___ Records to use ___

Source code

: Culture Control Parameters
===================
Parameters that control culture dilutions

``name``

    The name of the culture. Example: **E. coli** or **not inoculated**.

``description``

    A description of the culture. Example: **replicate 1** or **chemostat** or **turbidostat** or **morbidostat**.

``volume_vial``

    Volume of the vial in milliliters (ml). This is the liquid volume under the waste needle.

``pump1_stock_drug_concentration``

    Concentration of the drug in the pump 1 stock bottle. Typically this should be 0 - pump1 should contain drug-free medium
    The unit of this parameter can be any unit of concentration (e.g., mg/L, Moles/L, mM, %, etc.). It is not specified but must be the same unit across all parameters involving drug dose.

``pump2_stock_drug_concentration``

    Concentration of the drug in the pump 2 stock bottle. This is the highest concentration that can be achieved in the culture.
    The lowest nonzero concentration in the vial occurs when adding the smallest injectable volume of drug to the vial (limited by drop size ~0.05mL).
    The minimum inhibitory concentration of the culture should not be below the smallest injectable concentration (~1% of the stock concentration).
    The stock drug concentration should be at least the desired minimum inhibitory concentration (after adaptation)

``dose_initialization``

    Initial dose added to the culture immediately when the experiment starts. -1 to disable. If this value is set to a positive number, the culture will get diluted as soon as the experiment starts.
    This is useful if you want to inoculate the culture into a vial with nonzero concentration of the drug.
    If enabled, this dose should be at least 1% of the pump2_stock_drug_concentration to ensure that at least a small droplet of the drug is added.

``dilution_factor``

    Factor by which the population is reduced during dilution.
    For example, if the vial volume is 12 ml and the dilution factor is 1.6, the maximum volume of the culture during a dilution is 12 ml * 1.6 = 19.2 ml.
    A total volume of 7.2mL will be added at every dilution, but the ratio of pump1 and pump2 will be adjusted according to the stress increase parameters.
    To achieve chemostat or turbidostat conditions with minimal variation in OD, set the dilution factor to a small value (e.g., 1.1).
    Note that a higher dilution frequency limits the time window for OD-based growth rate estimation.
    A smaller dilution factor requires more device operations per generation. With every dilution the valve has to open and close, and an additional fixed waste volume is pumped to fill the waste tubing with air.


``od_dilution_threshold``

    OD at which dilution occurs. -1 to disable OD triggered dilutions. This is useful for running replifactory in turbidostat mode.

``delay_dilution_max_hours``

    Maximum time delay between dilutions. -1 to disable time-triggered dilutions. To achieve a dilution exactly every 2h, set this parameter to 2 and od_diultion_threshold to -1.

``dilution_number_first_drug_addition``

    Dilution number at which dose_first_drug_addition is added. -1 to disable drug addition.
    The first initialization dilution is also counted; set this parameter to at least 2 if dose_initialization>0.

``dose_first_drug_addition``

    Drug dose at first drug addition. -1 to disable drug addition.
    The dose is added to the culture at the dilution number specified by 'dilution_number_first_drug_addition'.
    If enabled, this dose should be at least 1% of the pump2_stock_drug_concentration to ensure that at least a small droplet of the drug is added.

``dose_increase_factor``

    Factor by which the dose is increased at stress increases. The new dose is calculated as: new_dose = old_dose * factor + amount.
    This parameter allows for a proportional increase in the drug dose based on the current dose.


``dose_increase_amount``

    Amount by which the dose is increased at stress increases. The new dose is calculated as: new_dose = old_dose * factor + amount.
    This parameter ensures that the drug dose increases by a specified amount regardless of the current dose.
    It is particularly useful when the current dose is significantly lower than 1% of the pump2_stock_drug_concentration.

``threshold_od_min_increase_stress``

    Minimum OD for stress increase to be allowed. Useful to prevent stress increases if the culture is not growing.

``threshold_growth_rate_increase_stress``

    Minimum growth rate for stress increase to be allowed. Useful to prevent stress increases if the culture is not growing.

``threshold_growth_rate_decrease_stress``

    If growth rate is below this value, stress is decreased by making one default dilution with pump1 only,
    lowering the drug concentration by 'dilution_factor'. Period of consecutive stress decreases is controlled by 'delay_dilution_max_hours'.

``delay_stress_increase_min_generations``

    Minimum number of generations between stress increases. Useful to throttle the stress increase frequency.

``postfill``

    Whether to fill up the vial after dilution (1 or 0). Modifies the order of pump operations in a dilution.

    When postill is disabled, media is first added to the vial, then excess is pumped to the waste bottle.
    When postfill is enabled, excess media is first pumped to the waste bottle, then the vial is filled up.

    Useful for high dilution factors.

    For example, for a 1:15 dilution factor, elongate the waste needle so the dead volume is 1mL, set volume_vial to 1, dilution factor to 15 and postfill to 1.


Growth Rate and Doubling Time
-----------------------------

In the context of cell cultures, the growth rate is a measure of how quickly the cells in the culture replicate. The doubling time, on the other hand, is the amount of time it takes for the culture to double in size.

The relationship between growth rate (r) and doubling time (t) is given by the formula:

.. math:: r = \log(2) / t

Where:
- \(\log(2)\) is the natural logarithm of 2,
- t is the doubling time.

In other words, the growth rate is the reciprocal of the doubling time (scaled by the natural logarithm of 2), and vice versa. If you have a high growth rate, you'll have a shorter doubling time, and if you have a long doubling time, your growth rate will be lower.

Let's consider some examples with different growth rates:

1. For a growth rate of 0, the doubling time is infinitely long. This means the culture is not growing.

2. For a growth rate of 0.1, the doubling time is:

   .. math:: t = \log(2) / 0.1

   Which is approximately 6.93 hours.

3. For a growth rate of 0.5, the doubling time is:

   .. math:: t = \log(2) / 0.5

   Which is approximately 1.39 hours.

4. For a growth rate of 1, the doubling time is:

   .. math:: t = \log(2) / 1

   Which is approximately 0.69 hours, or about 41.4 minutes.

___

→ **Your instructions**:
After locating the line holding "A description of" above, output exactly that line and every line after it through the line holding "The minimum inhibitory". Include nothing else.

→ **Solution for this task**:
    A description of the culture. Example: **replicate 1** or **chemostat** or **turbidostat** or **morbidostat**.

``volume_vial``

    Volume of the vial in milliliters (ml). This is the liquid volume under the waste needle.

``pump1_stock_drug_concentration``

    Concentration of the drug in the pump 1 stock bottle. Typically this should be 0 - pump1 should contain drug-free medium
    The unit of this parameter can be any unit of concentration (e.g., mg/L, Moles/L, mM, %, etc.). It is not specified but must be the same unit across all parameters involving drug dose.

``pump2_stock_drug_concentration``

    Concentration of the drug in the pump 2 stock bottle. This is the highest concentration that can be achieved in the culture.
    The lowest nonzero concentration in the vial occurs when adding the smallest injectable volume of drug to the vial (limited by drop size ~0.05mL).
    The minimum inhibitory concentration of the culture should not be below the smallest injectable concentration (~1% of the stock concentration).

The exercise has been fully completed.